In their simplest form a tree is planted on a filled latrine pit - however a twin pit latrine offers a more permanent solution. One pit is used at a time, and after each use soil and ash is added to dry the contents out. Once it is full a further layer of soil and ash is placed on top and the pit is covered. The second pit is then used until it too is full. At this time the first pit is dug out and its contents used for compost or, if not enough time has passed, it is moved to a secondary compost point.
Technical information on sanitation and latrines
Information on hygiene education
Technical information on sanitation and latrines
Because of the higher population densities in urban areas different technologies are often needed.
While tubewells can be used to provide water, where possible a preferable solution is to negotiate with the local government or water suppliers to connect slum communities to the city's piped supplies and then provide communal tapstands managed by the beneficiaries.

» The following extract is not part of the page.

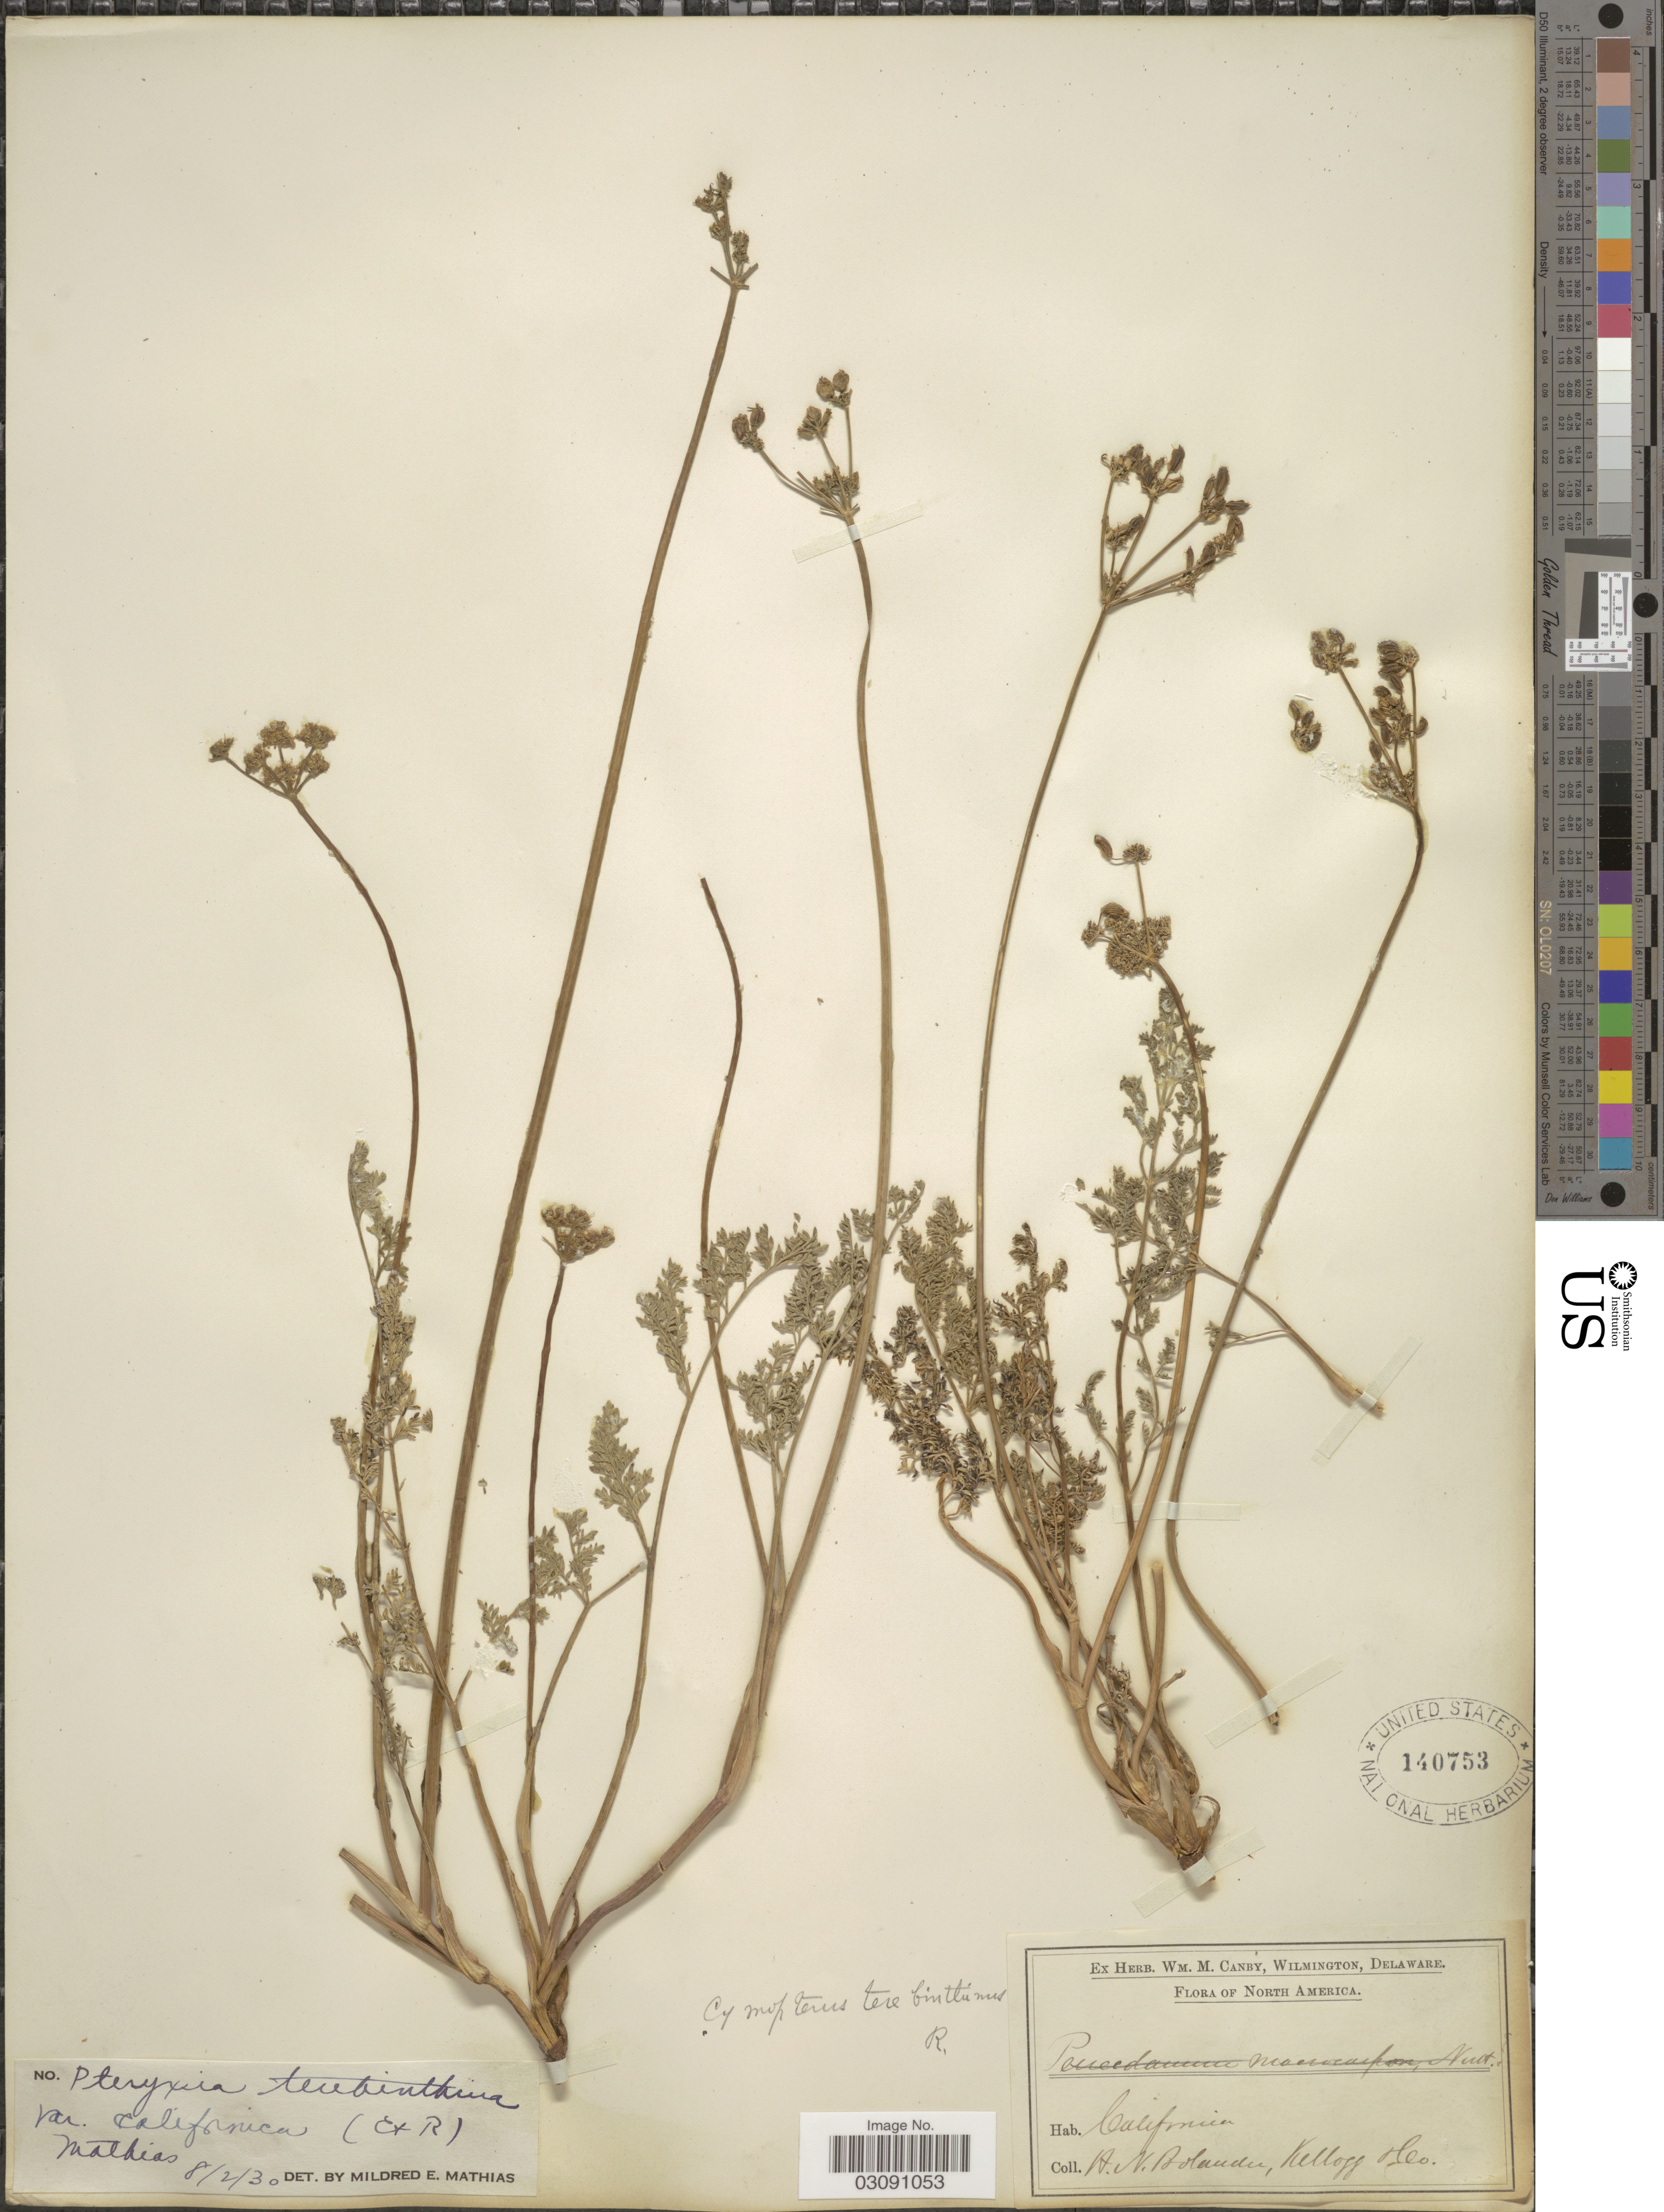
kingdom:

WaterAid and its partners also help communities arrive at agreements with municipal suppliers.
Pit latrines can fill too quickly and the large numbers needed can eventually pollute underground water supplies.
In some cases septic tanks or emptying systems such as the Gulper are used but where possible, we are helping community groups build sewerage systems that can be linked to the city's systems and treatment works.
WaterAid also helps these groups to build and manage communal toilet and washing facilities.
Water resource management
Water tables are falling dramatically in many parts of the world due to over-abstraction of water by agriculture and industry, a problem that will be exacerbated by climate change.
In recognition of this, WaterAid is committed to a policy of ensuring that all its future water supply and sanitation projects address the issues of water depletion and contamination
through appropriate water resource management.